======== PROVIDED RECORDS ========
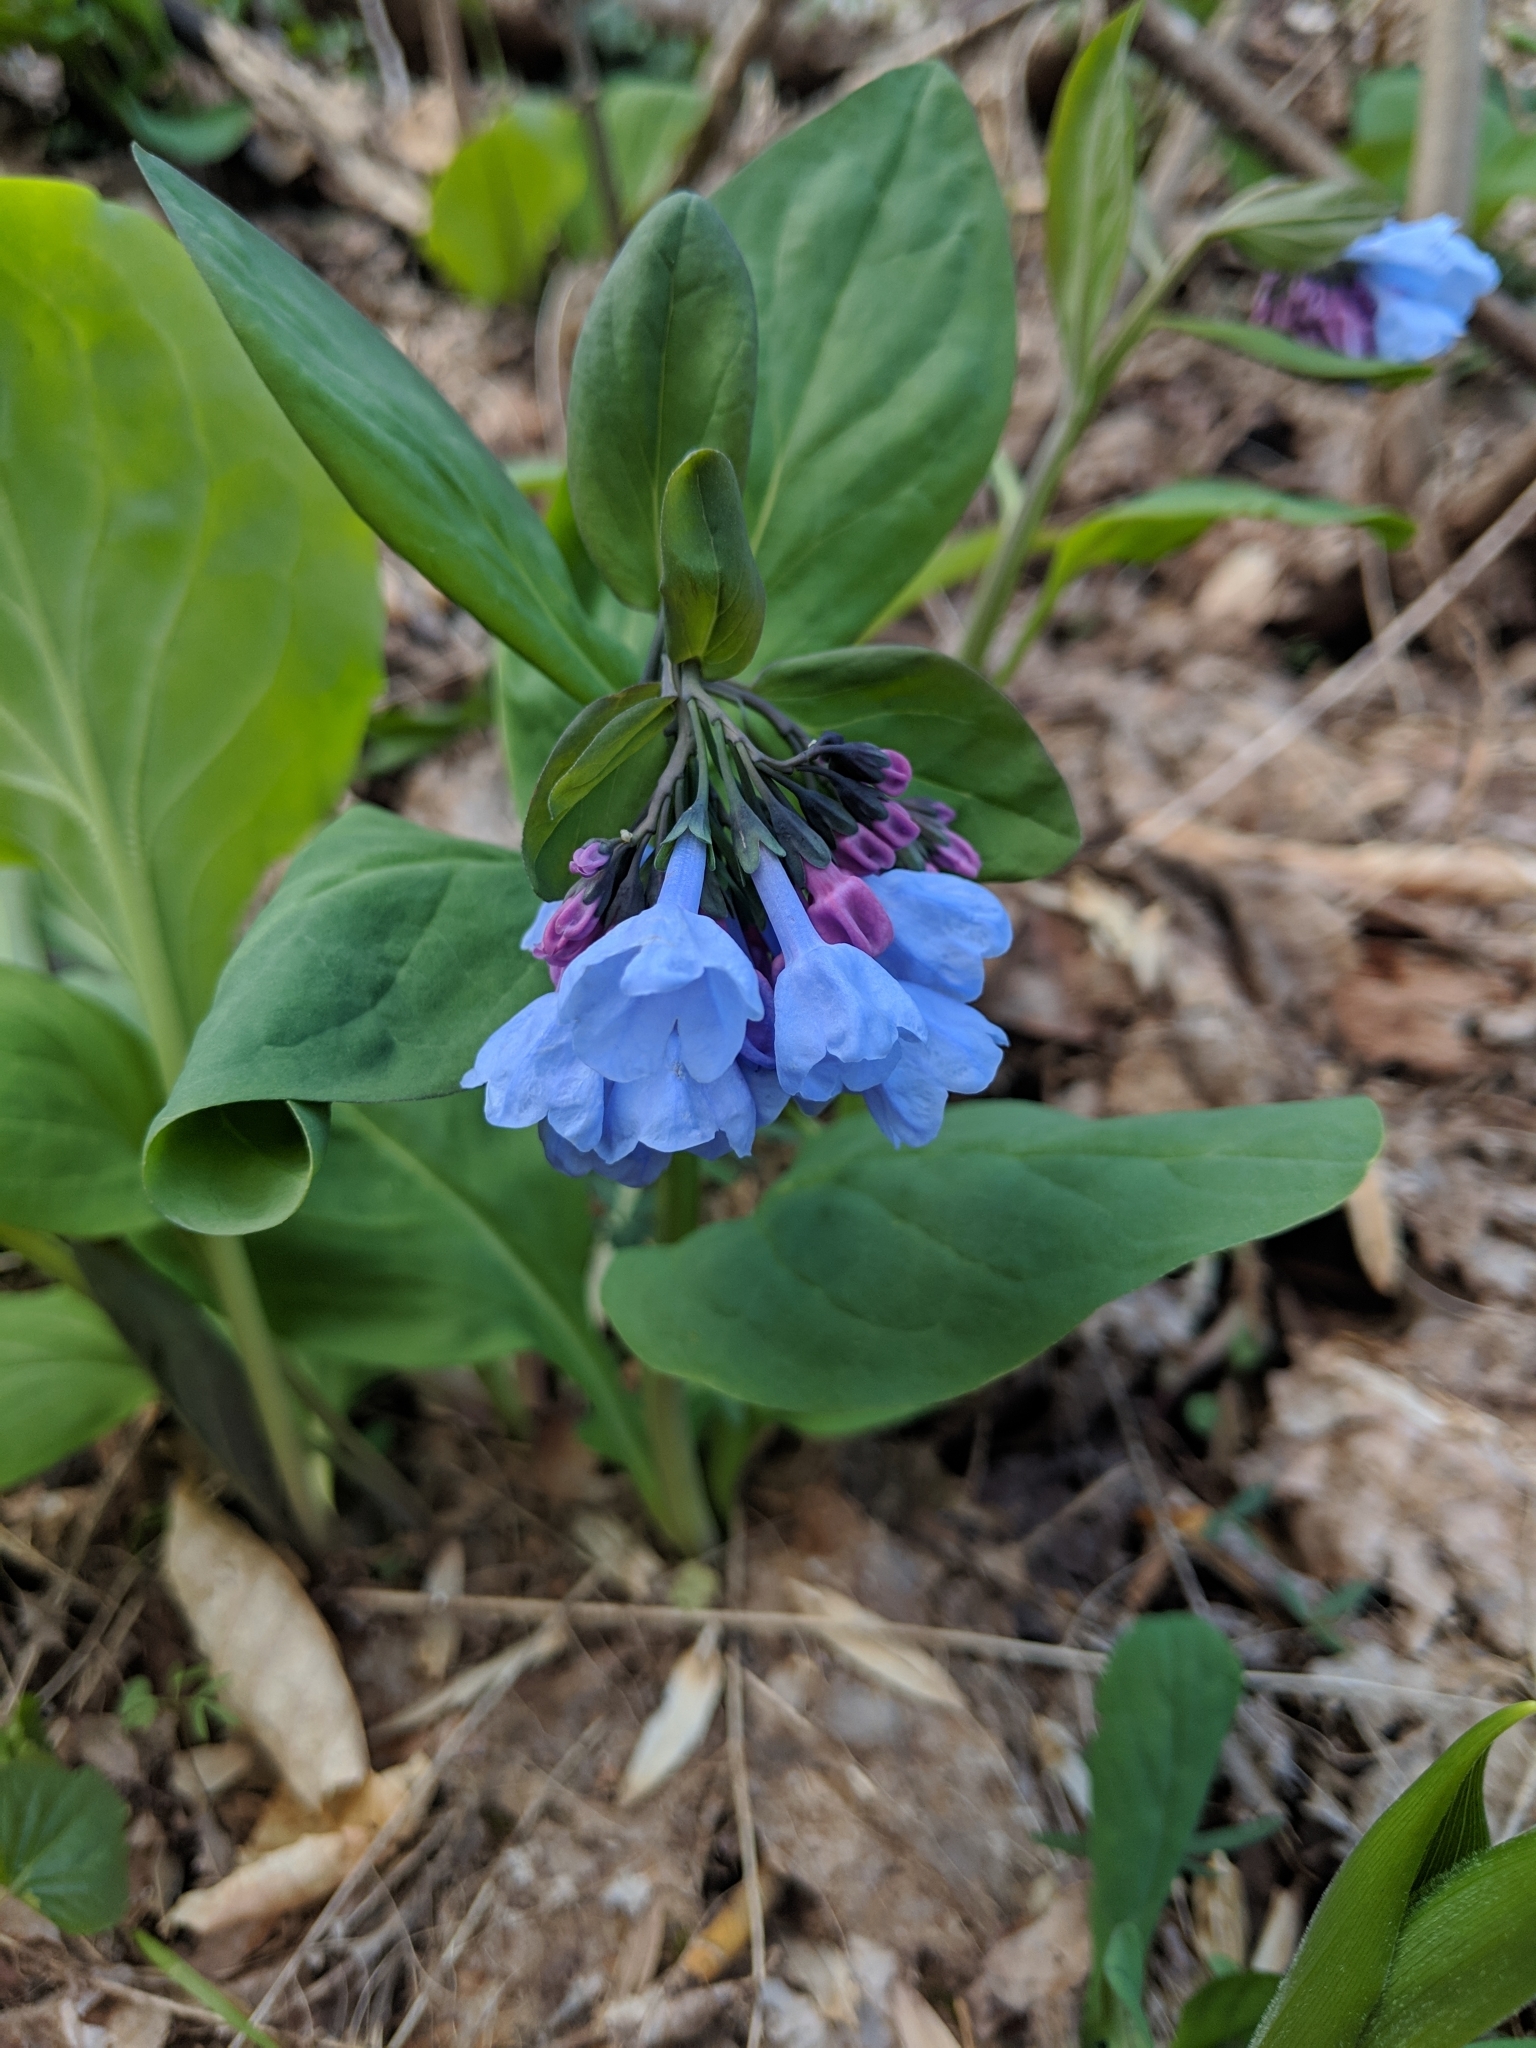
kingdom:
========
======== PROVIDED RECORDS ========
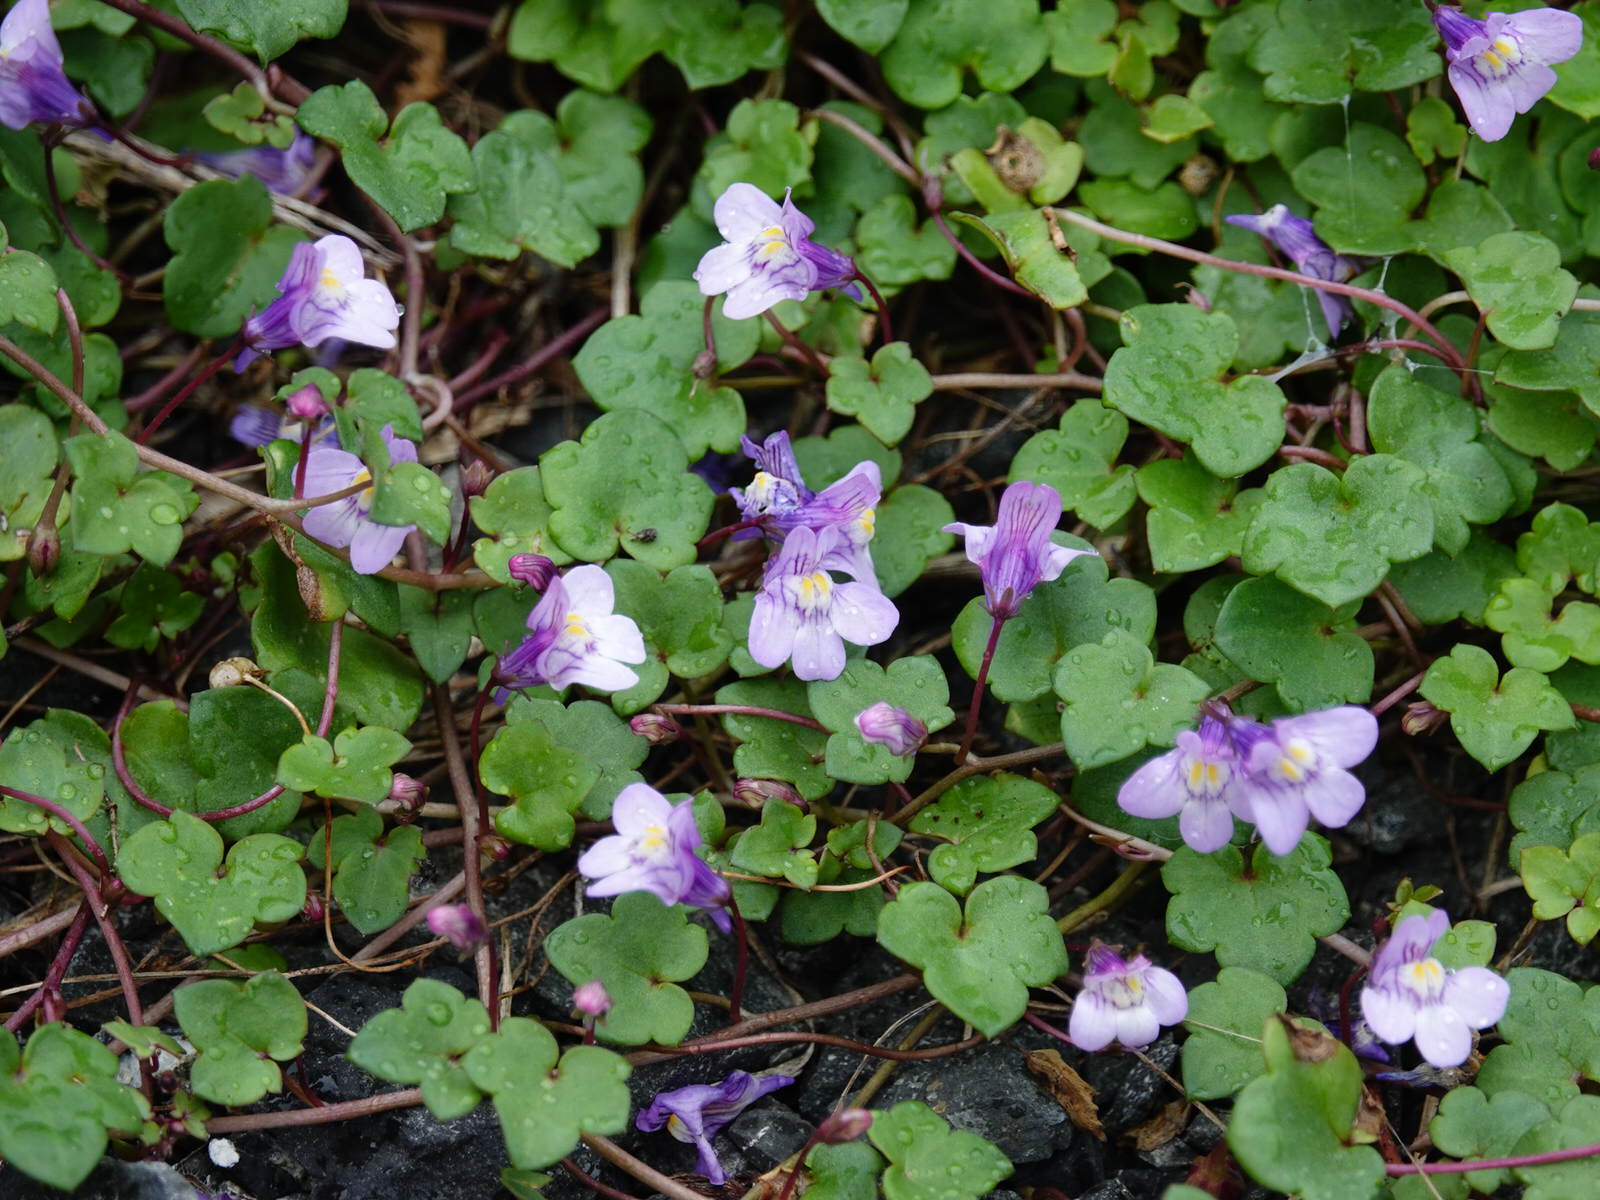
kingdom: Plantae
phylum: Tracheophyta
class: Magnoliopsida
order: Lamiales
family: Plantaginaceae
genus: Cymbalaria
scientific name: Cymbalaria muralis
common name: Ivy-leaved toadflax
========
### PROBLEM STATEMENT
Output the lines from the line containing "order: Lamiales" up to and including the line containing "common name: Ivy-leaved toadflax" as a JSON list of strings, one string per line, omitting any blank lines.

### WORKED ANSWER
[
  "order: Lamiales",
  "family: Plantaginaceae",
  "genus: Cymbalaria",
  "scientific name: Cymbalaria muralis",
  "common name: Ivy-leaved toadflax"
]